Saturday, December 20, 2014

Crèche or Cave?

A quintessential Christmas tradition in the Western world is the crèche. The ubiquitous nativity scenes come in all shapes and forms, from the beautifully carved to the cheaply made, brightly colored, inflatable ones. Perhaps surprising to some, one would be hard pressed to find visual representations of the familiar Bethlehem crèche in the first one thousand years of the Church’s life. Art historians trace the roots of these crèches to Francis of Assisi, who, on Christmas Eve in 1223, organized a living nativity-scene in Greccio, Italy, to foster devotion among the faithful. The rest, as they say, is history.


Crèche


The Gospels do not give specific details of the “manger”— other than being in or near the village of Bethlehem; however, early iconography of the Feast of the Nativity depicts the Christ Child and Mary in a cave on the side of a rocky hill. The oldest-functioning church structure in the world today—the Church of the Nativity—is at the site of this cave in Bethlehem. Under the joint oversight of both the Orthodox Church of Jerusalem and the Roman Catholic Church, this structure was constructed by the Emperor Saint Constantine the Great in 327 A.D., two years after the First Ecumenical Council. The cave below the surface is where the very spot of Christ’s birth is revered by the faithful, with the church structures on the ground above.


Church of the Nativity


The tradition of Christ being born in a cave rather than in a wooden barn (crèche) is ancient. The early Christian philosopher Saint Justin Martyr (circa 150 A.D.) tells us in Dialogue with Trypho:



“Along with Mary he (Joseph) is ordered to proceed into Egypt, and remain there with the Child until another revelation warn them to return into Judea. But when the Child was born in Bethlehem, since Joseph could not find lodging in that village, he took up quarters in a certain cave near the village; and while they were there, Mary brought forth the Christ and placed Him in a manger, and here the Magi who came from Arabia found Him.”

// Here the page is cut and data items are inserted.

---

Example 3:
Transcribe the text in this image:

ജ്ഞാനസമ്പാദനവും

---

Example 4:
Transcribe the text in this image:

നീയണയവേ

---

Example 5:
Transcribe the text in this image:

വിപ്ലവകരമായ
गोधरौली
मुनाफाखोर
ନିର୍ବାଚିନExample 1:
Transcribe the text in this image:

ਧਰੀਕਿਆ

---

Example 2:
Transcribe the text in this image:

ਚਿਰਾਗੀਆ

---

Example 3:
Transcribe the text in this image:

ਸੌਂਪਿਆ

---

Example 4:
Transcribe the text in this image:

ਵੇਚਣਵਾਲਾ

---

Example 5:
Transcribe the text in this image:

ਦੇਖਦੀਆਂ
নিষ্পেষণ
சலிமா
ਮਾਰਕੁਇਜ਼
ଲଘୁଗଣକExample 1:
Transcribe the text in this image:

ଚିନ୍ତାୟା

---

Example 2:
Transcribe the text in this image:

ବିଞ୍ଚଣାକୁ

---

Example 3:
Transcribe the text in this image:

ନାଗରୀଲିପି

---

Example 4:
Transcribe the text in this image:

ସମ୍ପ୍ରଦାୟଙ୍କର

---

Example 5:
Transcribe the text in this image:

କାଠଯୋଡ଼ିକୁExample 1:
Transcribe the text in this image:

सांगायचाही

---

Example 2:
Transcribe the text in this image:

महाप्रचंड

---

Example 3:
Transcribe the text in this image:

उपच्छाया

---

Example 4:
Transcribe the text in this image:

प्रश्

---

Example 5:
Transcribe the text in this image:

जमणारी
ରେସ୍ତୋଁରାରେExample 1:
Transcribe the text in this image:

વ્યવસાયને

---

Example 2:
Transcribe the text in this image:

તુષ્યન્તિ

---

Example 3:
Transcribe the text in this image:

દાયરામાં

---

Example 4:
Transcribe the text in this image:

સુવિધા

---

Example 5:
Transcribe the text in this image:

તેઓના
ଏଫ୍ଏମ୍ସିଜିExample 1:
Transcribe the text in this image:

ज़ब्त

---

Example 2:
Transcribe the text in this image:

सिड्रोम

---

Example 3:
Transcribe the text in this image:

And, finally, the hymnography of the Church affirms that the Christ Child was born in a cave. The Kontakion of the Nativity, composed in the sixth century by Saint Romanos the Hymnographer, was sung every year at the imperial banquet on that feast by the joint choirs of Hagia Sophia and of the Church of the Holy Apostles in Constantinople until the twelfth century:



Two Babies in Manger Today the Virgin gives birth to the Transcendent One,

And the earth offers a cave to the Unapproachable One!

Angels with shepherds glorify Him!

The wise men journey with a star!

Since for our sake the Eternal God was born as a Little Child!

Kontakion of the Nativity, Tone 3



May we all receive with joy the blessed Incarnation of our Lord, Who was born in a cave for our salvation!